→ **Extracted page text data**

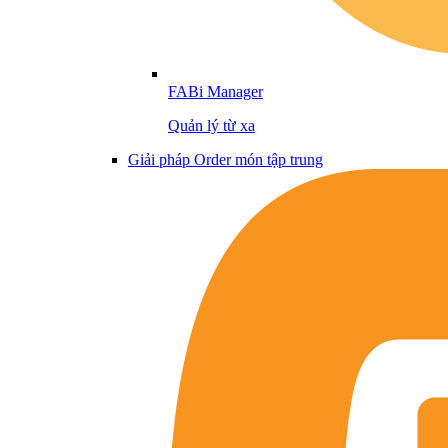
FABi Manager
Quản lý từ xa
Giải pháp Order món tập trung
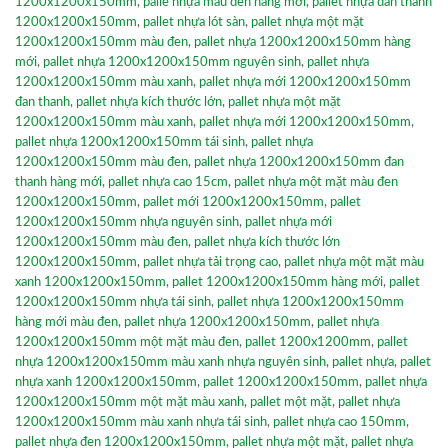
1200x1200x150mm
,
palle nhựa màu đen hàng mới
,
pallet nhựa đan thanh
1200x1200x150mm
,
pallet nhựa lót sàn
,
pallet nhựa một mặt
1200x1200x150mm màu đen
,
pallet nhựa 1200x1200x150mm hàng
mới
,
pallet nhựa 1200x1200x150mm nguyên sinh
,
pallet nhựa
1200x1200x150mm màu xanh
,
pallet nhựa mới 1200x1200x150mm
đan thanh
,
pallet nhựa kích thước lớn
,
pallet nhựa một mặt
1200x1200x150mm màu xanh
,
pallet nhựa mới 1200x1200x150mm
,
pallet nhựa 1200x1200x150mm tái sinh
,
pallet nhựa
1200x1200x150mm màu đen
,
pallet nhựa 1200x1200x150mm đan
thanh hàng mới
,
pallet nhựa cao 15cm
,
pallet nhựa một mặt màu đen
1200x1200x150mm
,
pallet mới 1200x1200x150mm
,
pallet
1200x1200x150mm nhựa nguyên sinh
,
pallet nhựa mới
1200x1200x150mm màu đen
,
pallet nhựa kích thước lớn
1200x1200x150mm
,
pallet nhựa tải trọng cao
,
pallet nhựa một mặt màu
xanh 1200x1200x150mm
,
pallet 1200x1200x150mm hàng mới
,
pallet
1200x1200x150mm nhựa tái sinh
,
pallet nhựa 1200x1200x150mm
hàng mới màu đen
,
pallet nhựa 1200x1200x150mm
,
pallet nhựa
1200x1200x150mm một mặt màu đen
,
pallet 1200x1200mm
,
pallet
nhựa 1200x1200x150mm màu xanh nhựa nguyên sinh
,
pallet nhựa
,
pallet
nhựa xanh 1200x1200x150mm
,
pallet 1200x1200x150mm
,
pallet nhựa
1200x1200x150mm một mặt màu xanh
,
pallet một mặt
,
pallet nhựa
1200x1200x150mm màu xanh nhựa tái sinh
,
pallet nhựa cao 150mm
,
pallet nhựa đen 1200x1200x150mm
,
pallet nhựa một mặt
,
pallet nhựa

...

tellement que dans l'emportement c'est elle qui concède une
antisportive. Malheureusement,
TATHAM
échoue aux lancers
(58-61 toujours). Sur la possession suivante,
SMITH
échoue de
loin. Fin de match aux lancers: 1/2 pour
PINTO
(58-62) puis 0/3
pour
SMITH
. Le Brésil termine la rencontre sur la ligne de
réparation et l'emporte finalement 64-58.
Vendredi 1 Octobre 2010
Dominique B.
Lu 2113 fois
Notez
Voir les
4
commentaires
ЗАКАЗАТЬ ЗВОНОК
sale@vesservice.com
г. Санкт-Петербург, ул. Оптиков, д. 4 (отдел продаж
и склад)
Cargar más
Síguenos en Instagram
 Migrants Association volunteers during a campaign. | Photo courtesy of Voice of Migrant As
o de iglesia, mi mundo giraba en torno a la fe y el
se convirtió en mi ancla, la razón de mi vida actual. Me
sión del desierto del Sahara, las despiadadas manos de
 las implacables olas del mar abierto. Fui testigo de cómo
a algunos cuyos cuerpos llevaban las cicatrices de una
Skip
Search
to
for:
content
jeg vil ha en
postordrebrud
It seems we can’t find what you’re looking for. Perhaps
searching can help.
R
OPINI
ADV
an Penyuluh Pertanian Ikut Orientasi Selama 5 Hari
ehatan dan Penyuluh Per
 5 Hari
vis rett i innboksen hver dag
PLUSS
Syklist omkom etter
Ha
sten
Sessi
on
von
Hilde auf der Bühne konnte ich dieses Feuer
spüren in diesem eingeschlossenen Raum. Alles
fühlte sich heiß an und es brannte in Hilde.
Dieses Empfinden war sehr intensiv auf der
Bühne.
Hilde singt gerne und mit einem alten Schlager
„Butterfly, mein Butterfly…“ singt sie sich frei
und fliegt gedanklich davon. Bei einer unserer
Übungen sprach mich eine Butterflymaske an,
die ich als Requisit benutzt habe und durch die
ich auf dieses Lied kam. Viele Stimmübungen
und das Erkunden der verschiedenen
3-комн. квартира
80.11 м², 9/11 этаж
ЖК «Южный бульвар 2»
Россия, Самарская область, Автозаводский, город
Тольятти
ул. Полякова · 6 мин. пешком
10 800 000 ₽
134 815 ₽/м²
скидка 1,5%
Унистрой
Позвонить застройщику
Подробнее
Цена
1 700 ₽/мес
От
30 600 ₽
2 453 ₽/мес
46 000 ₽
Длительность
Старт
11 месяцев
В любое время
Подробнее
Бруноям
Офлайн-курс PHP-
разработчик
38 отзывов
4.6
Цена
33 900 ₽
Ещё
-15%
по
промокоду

→ **Job**
Transcribe word for word every line from the one containing "FABi Manager" down to the one containing "Giải pháp Order món tập trung", both included.

→ **Solved problem**
FABi Manager
Quản lý từ xa
Giải pháp Order món tập trung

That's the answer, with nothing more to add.